They had taken their money, to the capital market and were never going to come back. Those who got the loan, to buy for instance, shares at N25, which later cashed to N3, are never going to get back that money until the stock market goes back to N25, because that money is in those shares. It has wiped out.
G: Is there no possible hope of recovery?
SLS: How long do you think it's going to take Afribank to go back to N25? Are we going to wait for five, six, seven years? The money has gone.
If you take depositors' funds and you buy shares at N25 and the shares crashed to N3, which is depositors fund wiped out. So, the money had disappeared and so, the money had disappeared, that is the point. It wasn't that it was there. It's different from lending to, say a contractor who has confirmed and who is waiting for payment from government.
So, there was insolvency problem. By the time you take proper account of that loss of value, capital has been wiped out. So, what the banks need in that situation is capital. It's simple accounting. If you take a huge loss, it hits your net worth.
Unfortunately, we have a banking system but the nation does not have legal instrumental for handling financial crisis. When I became governor of Central Bank, the only tool available to the governor of Central Bank for handling the banking distress was to hand over that bank to NDIC (Nigerian Deposit Insurance Corporation).
G: And what would happen to such banks?
SLS: Liquidate them. Liquidate eight of those banks. We would not have had the banking system. If I should liquidate Oceanic or Intercontinental, UBA, First Bank and GT Bank will fall, because, they too would be shaken to their foundations. There had been so much hype about these banks, they were so big as part of the system, I could not allow these banks to go under. This is an important point. The only tool available to the Governor of the Central Bank for dealing with a distressed bank, even as I speak now, is to hand it over to NDIC. Under BOFIA (Banks and other Financial Institutions ACL Act) the Central Bank cannot acquire equity in banks directly. So, I cannot even nationalise a bank. That was an option opened to the United States government, when it took over Northern Rock.
We do not have an Asset Management Company, so there is nobody that can buy those loans today.
So, short of going to the capital market to raise money, and with the situation in the capital market, there was no way we could raise N1 trillion even if the amount will come from public offers. The only way I could provide the banks with succour was to take what was being given to them by the Central Bank under the Expanded Discount Window (EDW) but I recognised that, these banks will never pay this back.

(Actions to take):
[1] Answer from the interview excerpt:
(a) What price did the N25 shares fall to?
(b) When the speaker became governor of the Central Bank, what was the only tool available for handling banking distress?
(c) What amount could not be raised from the capital market?
[2] Reproduce word for word the passage of the interview excerpt starting with "SLS: How long" and going on through "your net worth.".
The listing isn't needed for any of this work.

(Given data):
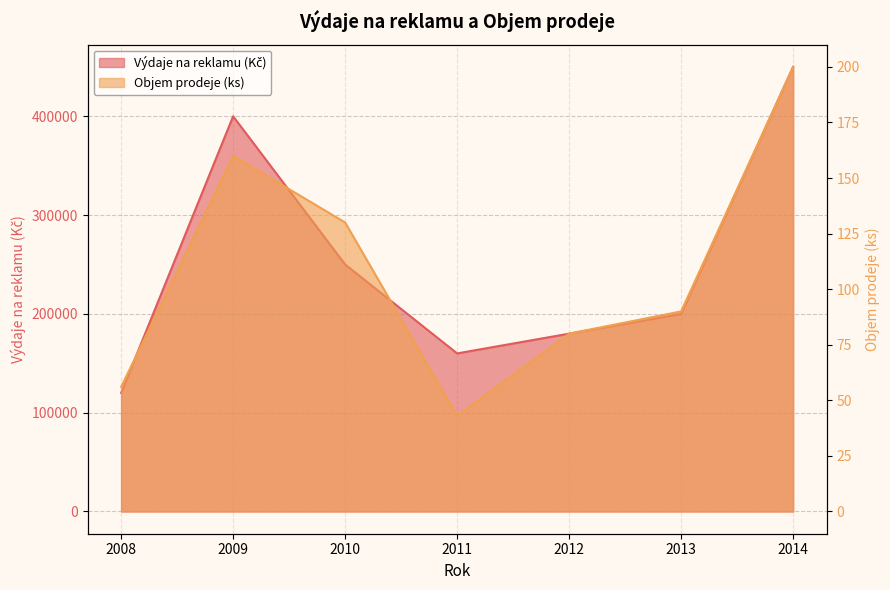

Reading left to right, transcribe all the data shown in this chart.

Výdaje na reklamu (Kč): 120000	400000	250000	160000	180000	200000	450000
Objem prodeje (ks): 56	160	130	43	80	90	200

(Solutions):
[1]
(a) N3
(b) Handing the bank over to NDIC (Nigerian Deposit Insurance Corporation)
(c) N1 trillion

[2]
SLS: How long do you think it's going to take Afribank to go back to N25? Are we going to wait for five, six, seven years? The money has gone.
If you take depositors' funds and you buy shares at N25 and the shares crashed to N3, which is depositors fund wiped out. So, the money had disappeared and so, the money had disappeared, that is the point. It wasn't that it was there. It's different from lending to, say a contractor who has confirmed and who is waiting for payment from government.
So, there was insolvency problem. By the time you take proper account of that loss of value, capital has been wiped out. So, what the banks need in that situation is capital. It's simple accounting. If you take a huge loss, it hits your net worth.